The technical part of chronology, or the art of computing and adjusting time, as it is very difficult, so it is not of absolute necessity, but should, however, be taught, so far as it can be learned without the loss of those hours which are required for attainments of nearer concern. The student may join with this treatise Le Clerc's Compendium of History; and afterwards may, for the historical part of chronology, procure Helvicus's and Isaacson's Tables; and, if he is desirous of attaining the technical part, may first peruse Holder's Account of Time, Hearne's Ductor Historicus, Strauchius, the first part of Petavius's Rationarium Temporum; and, at length, Scaliger de Emendatiene Temporum. And, for instruction in the method of his historical studies, he may consult Hearne's Ductor Historicus, Wheare's Lectures, Rawlinson's Directions for the Study of History; and, for ecclesiastical history, Cave and Dupin, Baronius and Fleury.

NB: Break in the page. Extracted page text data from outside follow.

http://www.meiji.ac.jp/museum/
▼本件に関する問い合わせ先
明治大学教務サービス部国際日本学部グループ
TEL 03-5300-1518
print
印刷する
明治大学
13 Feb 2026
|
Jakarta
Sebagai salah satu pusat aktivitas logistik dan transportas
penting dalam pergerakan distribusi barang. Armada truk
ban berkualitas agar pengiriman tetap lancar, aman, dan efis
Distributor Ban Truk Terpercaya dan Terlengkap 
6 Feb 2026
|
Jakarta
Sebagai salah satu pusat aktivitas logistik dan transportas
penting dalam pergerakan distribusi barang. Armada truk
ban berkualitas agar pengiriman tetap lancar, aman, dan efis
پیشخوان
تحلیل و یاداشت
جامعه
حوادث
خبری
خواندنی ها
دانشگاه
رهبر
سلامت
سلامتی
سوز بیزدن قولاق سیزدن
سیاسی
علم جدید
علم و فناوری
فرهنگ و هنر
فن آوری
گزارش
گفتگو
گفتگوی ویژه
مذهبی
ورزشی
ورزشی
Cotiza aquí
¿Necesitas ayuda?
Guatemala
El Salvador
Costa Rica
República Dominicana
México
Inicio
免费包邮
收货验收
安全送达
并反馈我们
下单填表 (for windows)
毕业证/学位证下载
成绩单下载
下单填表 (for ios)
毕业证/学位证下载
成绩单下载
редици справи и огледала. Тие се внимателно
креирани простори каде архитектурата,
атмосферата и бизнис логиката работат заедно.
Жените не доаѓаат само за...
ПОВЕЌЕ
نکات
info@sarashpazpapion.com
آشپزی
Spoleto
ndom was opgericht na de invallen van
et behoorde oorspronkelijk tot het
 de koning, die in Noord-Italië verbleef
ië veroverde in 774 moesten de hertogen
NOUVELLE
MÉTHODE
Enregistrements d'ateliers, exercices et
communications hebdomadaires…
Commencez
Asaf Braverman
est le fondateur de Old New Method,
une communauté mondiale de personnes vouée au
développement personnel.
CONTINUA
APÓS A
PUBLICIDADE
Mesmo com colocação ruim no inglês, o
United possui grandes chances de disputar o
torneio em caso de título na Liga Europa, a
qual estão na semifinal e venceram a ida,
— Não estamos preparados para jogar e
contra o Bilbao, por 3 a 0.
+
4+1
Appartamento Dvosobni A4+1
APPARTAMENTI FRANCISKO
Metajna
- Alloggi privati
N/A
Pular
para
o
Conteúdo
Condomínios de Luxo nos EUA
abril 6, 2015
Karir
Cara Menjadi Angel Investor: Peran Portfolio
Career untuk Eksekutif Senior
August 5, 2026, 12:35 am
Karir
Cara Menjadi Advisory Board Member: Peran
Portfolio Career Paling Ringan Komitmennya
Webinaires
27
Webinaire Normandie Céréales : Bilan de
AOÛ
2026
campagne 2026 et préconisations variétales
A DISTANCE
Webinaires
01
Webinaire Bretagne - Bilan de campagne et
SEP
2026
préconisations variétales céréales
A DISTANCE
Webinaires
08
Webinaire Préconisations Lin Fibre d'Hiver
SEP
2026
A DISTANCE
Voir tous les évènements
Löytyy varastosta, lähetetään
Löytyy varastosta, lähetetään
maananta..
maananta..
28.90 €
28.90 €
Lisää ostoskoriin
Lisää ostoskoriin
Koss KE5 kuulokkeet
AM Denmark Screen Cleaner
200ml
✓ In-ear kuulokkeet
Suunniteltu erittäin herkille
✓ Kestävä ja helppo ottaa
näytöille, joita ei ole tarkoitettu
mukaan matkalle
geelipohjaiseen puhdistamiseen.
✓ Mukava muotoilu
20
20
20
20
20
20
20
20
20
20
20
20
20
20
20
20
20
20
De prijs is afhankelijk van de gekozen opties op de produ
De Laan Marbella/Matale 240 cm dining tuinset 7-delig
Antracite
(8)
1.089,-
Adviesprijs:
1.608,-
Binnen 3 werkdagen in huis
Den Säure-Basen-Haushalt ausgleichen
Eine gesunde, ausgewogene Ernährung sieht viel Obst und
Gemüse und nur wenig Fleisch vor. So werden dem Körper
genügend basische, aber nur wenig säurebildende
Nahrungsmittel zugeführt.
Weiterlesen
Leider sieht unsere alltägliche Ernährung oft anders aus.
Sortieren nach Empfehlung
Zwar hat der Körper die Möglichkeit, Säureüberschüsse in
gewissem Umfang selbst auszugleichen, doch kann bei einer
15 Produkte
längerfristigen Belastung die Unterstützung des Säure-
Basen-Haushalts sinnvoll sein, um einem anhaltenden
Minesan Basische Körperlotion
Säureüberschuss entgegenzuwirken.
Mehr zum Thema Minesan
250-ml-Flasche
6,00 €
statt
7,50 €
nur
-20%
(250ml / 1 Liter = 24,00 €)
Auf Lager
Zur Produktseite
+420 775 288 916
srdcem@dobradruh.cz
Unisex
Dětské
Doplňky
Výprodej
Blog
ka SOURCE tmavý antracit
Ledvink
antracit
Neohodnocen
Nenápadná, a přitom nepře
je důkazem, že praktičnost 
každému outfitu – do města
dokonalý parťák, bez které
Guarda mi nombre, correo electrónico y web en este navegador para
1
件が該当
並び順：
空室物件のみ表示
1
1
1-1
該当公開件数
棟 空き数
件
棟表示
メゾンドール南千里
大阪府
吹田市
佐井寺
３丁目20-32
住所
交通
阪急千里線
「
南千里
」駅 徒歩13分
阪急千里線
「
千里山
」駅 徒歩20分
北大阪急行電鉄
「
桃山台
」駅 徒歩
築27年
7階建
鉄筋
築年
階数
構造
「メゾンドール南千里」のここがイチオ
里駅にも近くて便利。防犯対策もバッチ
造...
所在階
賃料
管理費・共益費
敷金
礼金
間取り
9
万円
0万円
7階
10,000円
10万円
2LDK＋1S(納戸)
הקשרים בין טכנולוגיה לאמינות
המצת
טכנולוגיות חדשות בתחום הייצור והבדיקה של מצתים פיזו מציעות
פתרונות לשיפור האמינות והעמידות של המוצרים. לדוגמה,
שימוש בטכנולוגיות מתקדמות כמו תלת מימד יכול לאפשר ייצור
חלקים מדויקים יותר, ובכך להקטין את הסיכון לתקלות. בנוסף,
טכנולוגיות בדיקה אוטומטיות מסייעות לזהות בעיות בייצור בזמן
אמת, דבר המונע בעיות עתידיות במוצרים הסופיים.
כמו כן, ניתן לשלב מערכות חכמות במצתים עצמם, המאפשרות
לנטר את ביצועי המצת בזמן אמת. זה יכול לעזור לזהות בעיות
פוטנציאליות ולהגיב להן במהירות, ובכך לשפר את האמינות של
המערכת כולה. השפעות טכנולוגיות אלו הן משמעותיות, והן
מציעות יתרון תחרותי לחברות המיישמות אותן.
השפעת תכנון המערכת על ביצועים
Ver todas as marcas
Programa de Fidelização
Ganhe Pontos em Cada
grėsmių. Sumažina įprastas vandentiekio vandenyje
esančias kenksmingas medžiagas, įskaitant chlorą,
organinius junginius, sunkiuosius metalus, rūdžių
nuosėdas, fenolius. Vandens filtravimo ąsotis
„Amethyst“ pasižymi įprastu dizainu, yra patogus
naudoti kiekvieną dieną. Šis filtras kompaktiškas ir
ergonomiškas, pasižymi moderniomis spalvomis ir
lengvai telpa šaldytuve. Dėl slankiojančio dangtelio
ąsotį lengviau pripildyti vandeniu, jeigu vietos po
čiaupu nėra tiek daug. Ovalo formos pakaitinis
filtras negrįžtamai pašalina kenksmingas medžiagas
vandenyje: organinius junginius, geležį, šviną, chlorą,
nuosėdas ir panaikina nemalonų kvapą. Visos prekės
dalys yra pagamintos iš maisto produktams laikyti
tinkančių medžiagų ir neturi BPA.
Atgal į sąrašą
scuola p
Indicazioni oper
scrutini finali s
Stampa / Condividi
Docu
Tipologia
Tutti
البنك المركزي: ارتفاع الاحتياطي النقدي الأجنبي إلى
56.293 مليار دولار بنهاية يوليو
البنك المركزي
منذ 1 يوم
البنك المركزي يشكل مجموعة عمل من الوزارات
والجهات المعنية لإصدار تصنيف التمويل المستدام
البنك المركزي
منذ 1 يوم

His Theatrum historicum et chronologicum was published in 1609.

The Compendiosa Institutio Linguæ Ebraicae was a Hebrew grammar. He became professor of Greek and Oriental languages and of theology at the University of Giessen.

==Bibliography==
- Nathanael Riemer: The Christian Hebraist Christoph Helwig (1581–1617) and His Rendering of Jewish Stories in (His Work) „Jüdische Historien“. In: European Journal of Jewish Studies. Jg. 6 (2012), Nr. 1, S. 71–104.